» REQUIREMENT
Check each line of the listing below for the string "Florencio", and copy the ones that have it.

» DATA TO PROCESS
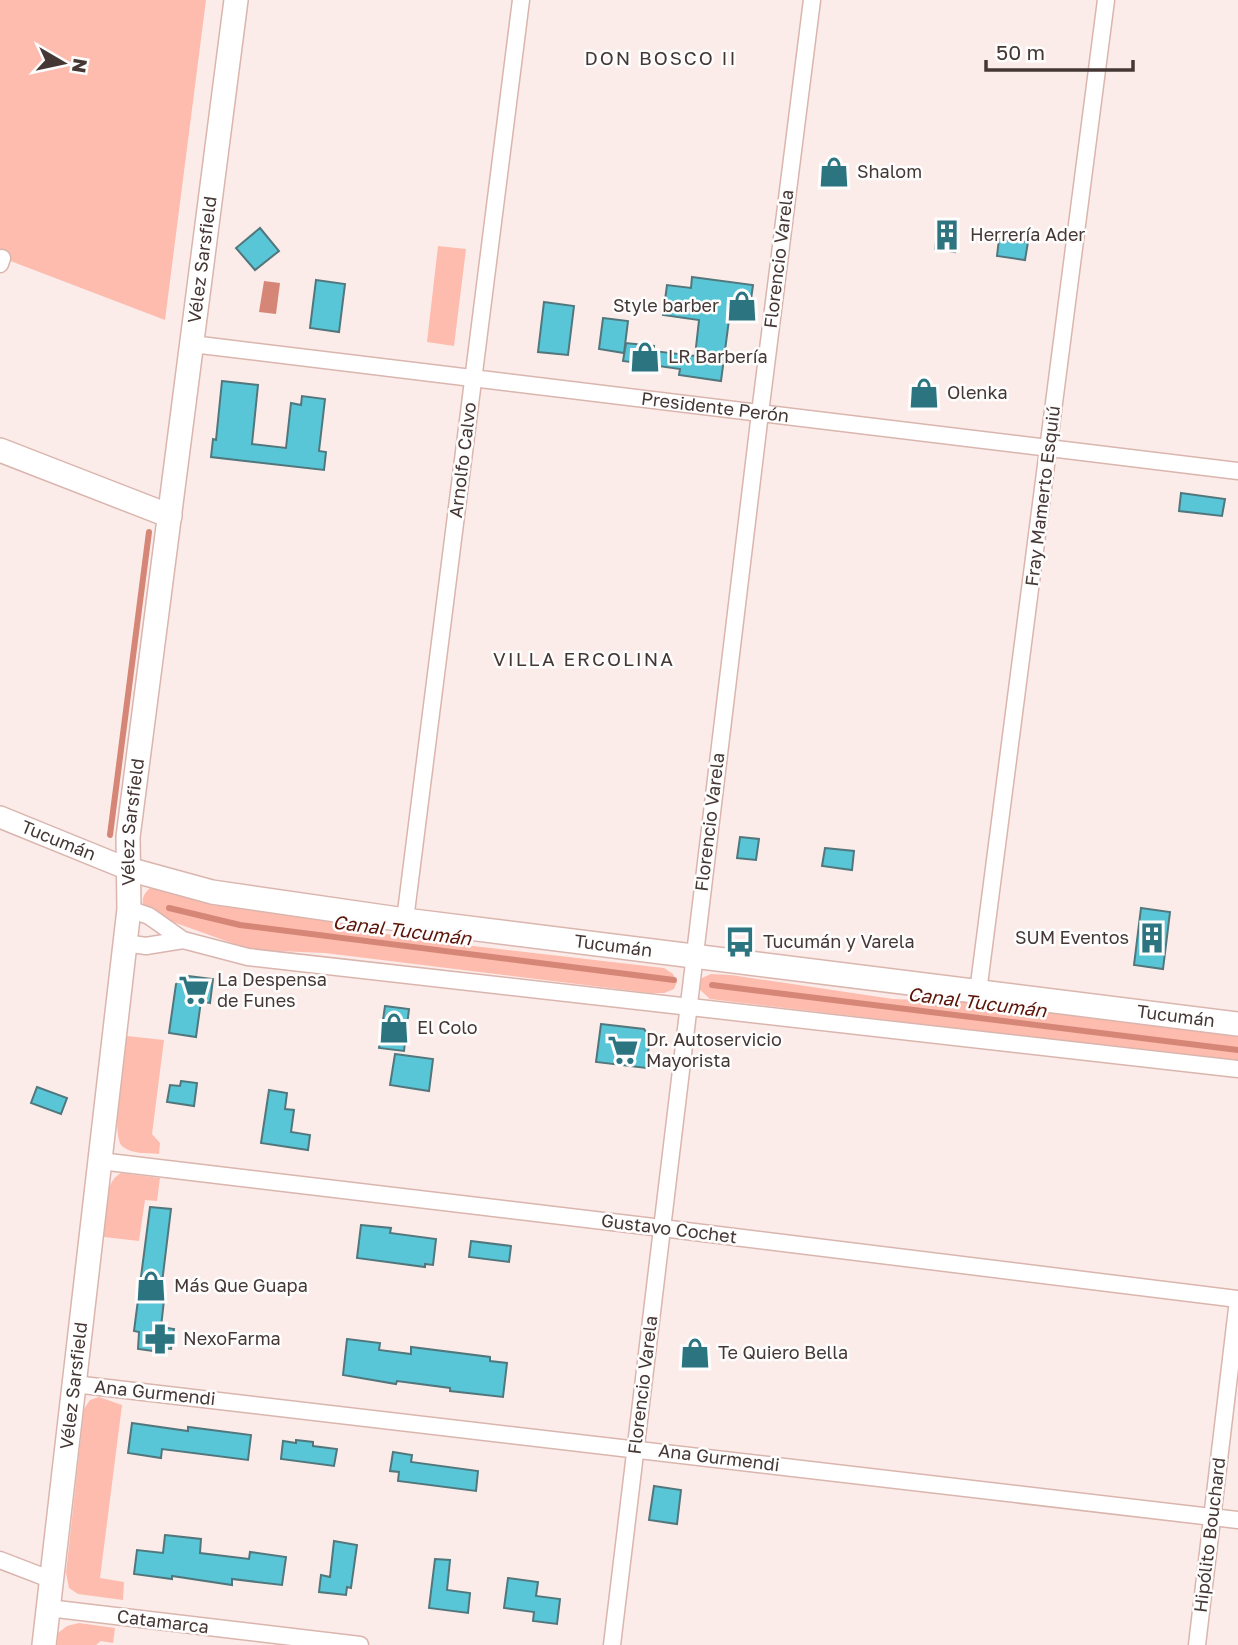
<svg xmlns="http://www.w3.org/2000/svg" width="1238" height="1645" font-family="'Golos Text',sans-serif">
<rect width="100%" height="100%" fill="#fbece9"/>
<!-- green -->
<path fill="#fdbcae" d="M0 0H206L165 320 0 257Z
M438 246 466 249 454 346 427 342Z
M150 888 248 910 333 920 347 927 421 940 664 968 673 974 677 982 674 989 664 993H650L325 953 256 950 240 946 159 917 144 908C141 900 143 894 150 888Z
M711 974 731 975 893 999 967 1002 1238 1036V1062L710 999 698 988 702 978Z
M127 1036 164 1040 152 1134 160 1143 159 1154C148 1153 130 1154 122 1146 110 1134 124 1054 127 1036Z
M121 1173 160 1178 157 1201 145 1200 139 1241 104 1237C106 1217 102 1183 121 1173Z
M99 1397 122 1405 100 1578 124 1582 123 1600 78 1594 69 1588 66 1573 84 1409 90 1400Z
M79 1623 115 1628 113 1643 101 1641 96 1645H57L58 1633 67 1626Z"/>
<!-- water -->
<path fill="#d68677" d="M264 281 280 283 276 314 259 312Z"/>
<g fill="none" stroke-linecap="round" stroke-linejoin="round">
<!-- stream -->
<path stroke="#d68677" stroke-width="6" d="M110 835 149 532
M169 908 240 925 674 980
M712 985 1238 1050"/>
</g>
<!-- building -->
<path fill="#58c6d6" stroke="#51777d" stroke-width="2" d="M938 223 958 226 955 252 935 249Z
M260 228 279 251 255 270 236 248Z
M999 239 1028 242 1025 260 997 256Z
M692 277 753 285 749 314 730 312 721 381 679 375 680 369 623 361 626 343 654 346 653 351 695 356 699 320 663 315 667 285 691 288Z
M316 280 345 284 339 332 310 328Z
M544 302 574 306 568 355 538 352Z
M603 318 628 321 624 353 599 349Z
M222 381 258 385 252 444 286 448 291 403 301 405 302 396 325 399 319 451 326 452 324 470 211 457 213 439 216 440Z
M1181 493 1225 499 1222 516 1179 511Z
M740 837 759 839 756 860 737 858Z
M825 848 854 851 852 870 822 866Z
M1141 908 1170 912 1163 969 1134 965Z
M188 976 213 979 210 1003 201 1001 196 1037 169 1033 176 984Z
M385 1006 409 1009 404 1051 379 1048Z
M601 1024 644 1029 650 1038 646 1068 596 1062Z
M395 1054 433 1059 429 1091 390 1085Z
M181 1081 197 1083 194 1106 167 1102 170 1085 180 1086Z
M37 1087 67 1098 61 1114 31 1103Z
M269 1090 287 1093 285 1109 294 1110 291 1132 310 1135 308 1150 261 1143Z
M150 1207 171 1209 161 1291H165L161 1327 174 1329 171 1349 161 1348V1352L138 1349 139 1332 134 1331Z
M361 1225 391 1228 390 1233 436 1239 433 1265 425 1264V1267L357 1258Z
M471 1241 511 1246 509 1262 469 1257Z
M347 1339 380 1343 379 1350 411 1354V1347L490 1357V1361L507 1363 503 1397 450 1391V1388L397 1381 396 1384 343 1375Z
M132 1423 188 1431V1427L251 1435 248 1460 162 1449 161 1458 128 1453Z
M296 1440 313 1442V1446L337 1449 334 1466 281 1459 283 1441 296 1443Z
M393 1452 412 1455 411 1462 478 1471 476 1491 398 1481 399 1472 390 1471Z
M654 1486 681 1490 677 1524 649 1520Z
M165 1535 201 1539 200 1553 249 1559 250 1552 286 1557 282 1585 232 1579V1585L172 1576V1579L134 1574 137 1550 163 1553Z
M334 1541 357 1545 351 1588 347 1587 346 1595 319 1592 321 1575 330 1577Z
M435 1559 450 1560 447 1590 470 1593 468 1613 429 1608Z
M508 1578 538 1582 536 1596 560 1599 557 1624 533 1621 534 1612 504 1608Z"/>
<g fill="none" stroke-linecap="round" stroke-linejoin="round">
<!-- minor casing -->
<g stroke="#dab5ae" stroke-width="19">
<g id="minor">
<path d="M0 264 2 258"/>
<path id="s1" d="M192 344 1238 471"/>
<path d="M129 909 149 916 183 940 248 957 1238 1069"/>
<path d="M405 920 521 0"/>
<path d="M125 943 146 946 183 940"/>
<path d="M978 992 1106 0"/>
<path d="M100 1161 662 1228 1238 1299"/>
<path d="M74 1384 1238 1520"/>
<path d="M0 1560 52 1580"/>
<path d="M48 1608 360 1645"/>
<path d="M612 1645 760 413 812 0"/>
<path d="M1197 1645 1238 1300"/>
</g>
</g>
<!-- tertiary casing -->
<g stroke="#dab5ae" stroke-width="24">
<g id="tertiary">
<path id="s2" d="M0 817 128 869"/>
</g>
</g>
<!-- secondary casing -->
<g stroke="#dab5ae" stroke-width="26">
<g id="secondary">
<path d="M0 450 170 516"/>
<path id="s3" d="M128 869 212 892 405 920 1238 1024"/>
<path id="s4" d="M44 1645 129 909 128 837 236 0"/>
</g>
</g>
<!-- minor -->
<use href="#minor" stroke="#fff" stroke-width="16"/>
<!-- tertiary -->
<use href="#tertiary" stroke="#fff" stroke-width="21"/>
<!-- secondary -->
<use href="#secondary" stroke="#fff" stroke-width="23"/>
</g>
<!-- icons -->
<defs>
<g id="shop-bare" transform="scale(2.415)"><path d="M-5-2.5h2.3a2.7 3.5 0 0 1 5.4 0H5L5.5 6h-11ZM-1.5-2.5h3a1.5 2.3 0 0 0-3 0Z" fill="#2c747f" stroke="#fdfdfd" stroke-width="2.5" paint-order="stroke"/></g>
<g id="building-bare" transform="scale(2.415)"><path d="M-4-6H4V6H1V3H-1V6H-4ZM-2.5-4.3h1.7v1.8h-1.7ZM.8-4.3h1.7v1.8H.8ZM-2.5-1h1.7V.8h-1.7ZM.8-1h1.7V.8H.8Z" fill="#2c747f" stroke="#fdfdfd" stroke-width="2.5" paint-order="stroke"/></g>
<g id="bus-bare" transform="scale(2.415)"><path d="M-5-6H5V4H4V6H2V4H-2V6H-4V4H-5ZM-3.5-4V0h7V-4ZM-3.5 1.2v1.5H-2V1.2ZM2 1.2v1.5H3.5V1.2Z" fill="#2c747f" stroke="#fdfdfd" stroke-width="2.5" paint-order="stroke"/></g>
<g id="supermarket-bare" transform="scale(2.415)"><path d="M-6-5.5h2.5l.6 2H6L4.5 2H-2.5L-4.4-4H-6ZM-1.5 3.2a1.3 1.3 0 1 0 .1 0ZM3 3.2a1.3 1.3 0 1 0 .1 0Z" fill="#2c747f" stroke="#fdfdfd" stroke-width="2.5" paint-order="stroke"/></g>
<g id="pharmacy-bare" transform="scale(2.415)"><path d="M-2-6h4v4h4v4h-4v4h-4v-4h-4v-4h4Z" fill="#2c747f" stroke="#fdfdfd" stroke-width="2.5" paint-order="stroke"/></g>
</defs>
<g fill-rule="evenodd">
<use href="#shop-bare" x="834" y="172"/>
<use href="#building-bare" x="947" y="235"/>
<use href="#shop-bare" x="742" y="306"/>
<use href="#shop-bare" x="645" y="357"/>
<use href="#shop-bare" x="924" y="393"/>
<use href="#building-bare" x="1152" y="938"/>
<use href="#bus-bare" x="740" y="942"/>
<use href="#supermarket-bare" x="194" y="990"/>
<use href="#shop-bare" x="394" y="1028"/>
<use href="#supermarket-bare" x="623" y="1050"/>
<use href="#shop-bare" x="151" y="1286"/>
<use href="#pharmacy-bare" x="160" y="1339"/>
<use href="#shop-bare" x="695" y="1353"/>
</g>
<g text-anchor="middle" stroke-width="5" stroke-linejoin="round" paint-order="stroke">
<!-- poi labels -->
<g font-size="18" fill="#453734" stroke="#fdfdfd" text-anchor="start">
<text x="857" y="178">Shalom</text>
<text x="970" y="241">Herrería Ader</text>
<text x="719" y="312" text-anchor="end">Style barber</text>
<text x="668" y="363">LR Barbería</text>
<text x="947" y="399">Olenka</text>
<text x="1129" y="944" text-anchor="end">SUM Eventos</text>
<text x="763" y="948">Tucumán y Varela</text>
<text x="217" y="986">La Despensa<tspan x="217" dy="21">de Funes</tspan></text>
<text x="417" y="1034">El Colo</text>
<text x="646" y="1046">Dr. Autoservicio<tspan x="646" dy="21">Mayorista</tspan></text>
<text x="174" y="1292">Más Que Guapa</text>
<text x="183" y="1345">NexoFarma</text>
<text x="718" y="1359">Te Quiero Bella</text>
</g>
<!-- street labels -->
<g font-size="18" fill="#453734" stroke="#fdfdfd">
<text dy="6" stroke="none"><textPath href="#s4" startOffset="1395">Vélez Sarsfield</textPath></text>
<text transform="translate(779 259) rotate(-83)" y="6">Florencio Varela</text>
<text dy="6" stroke="none"><textPath href="#s1" startOffset="527">Presidente Perón</textPath></text>
<text transform="translate(463 460) rotate(-83)" y="6">Arnolfo Calvo</text>
<text transform="translate(1043 496) rotate(-83)" y="6">Fray Mamerto Esquiú</text>
<text dy="6" stroke="none"><textPath href="#s4" startOffset="828">Vélez Sarsfield</textPath></text>
<text transform="translate(710 822) rotate(-83)" y="6">Florencio Varela</text>
<text dy="6" stroke="none"><textPath href="#s2" startOffset="63">Tucumán</textPath></text>
<text dy="6" stroke="none"><textPath href="#s3" startOffset="492">Tucumán</textPath></text>
<text dy="6" stroke="none"><textPath href="#s3" startOffset="1059">Tucumán</textPath></text>
<text transform="translate(669 1229) rotate(7)" y="6">Gustavo Cochet</text>
<text dy="6" stroke="none"><textPath href="#s4" startOffset="261">Vélez Sarsfield</textPath></text>
<text transform="translate(643 1385) rotate(-83)" y="6">Florencio Varela</text>
<text transform="translate(155 1393) rotate(6)" y="6">Ana Gurmendi</text>
<text transform="translate(719 1458) rotate(7)" y="6">Ana Gurmendi</text>
<text transform="translate(1210 1535) rotate(-83)" y="6">Hipólito Bouchard</text>
<text transform="translate(163 1622) rotate(7)" y="6">Catamarca</text>
</g>
<!-- neighbourhood labels -->
<g font-size="19" letter-spacing="2" fill="#453734" stroke="#fdfdfd">
<text x="661" y="65">DON BOSCO II</text>
<text x="584" y="666">VILLA ERCOLINA</text>
</g>
<!-- water labels -->
<g font-size="19" font-style="italic" fill="#5c1409" stroke="#fdfdfd">
<text transform="translate(402 930) rotate(7)" y="7">Canal Tucumán</text>
<text transform="translate(977 1002) rotate(7)" y="7">Canal Tucumán</text>
</g>
</g>
<!-- north arrow -->
<g transform="translate(63 63) rotate(99)" stroke="#fdfdfd" stroke-width="5" paint-order="stroke">
<path d="M0-5L12 26L0 18L-12 26Z" fill="#453734"/>
<text y="-10" font-size="19" font-weight="bold" text-anchor="middle" fill="#453734">N</text>
</g>
<!-- scale -->
<path d="M986 60v10h147v-10" fill="none" stroke="#453734" stroke-width="3.5"/>
<text x="996" y="60" font-size="21" fill="#453734" stroke="#fdfdfd" stroke-width="5" paint-order="stroke">50 m</text>
</svg>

» ANSWER SECTION
<text transform="translate(779 259) rotate(-83)" y="6">Florencio Varela</text>
<text transform="translate(710 822) rotate(-83)" y="6">Florencio Varela</text>
<text transform="translate(643 1385) rotate(-83)" y="6">Florencio Varela</text>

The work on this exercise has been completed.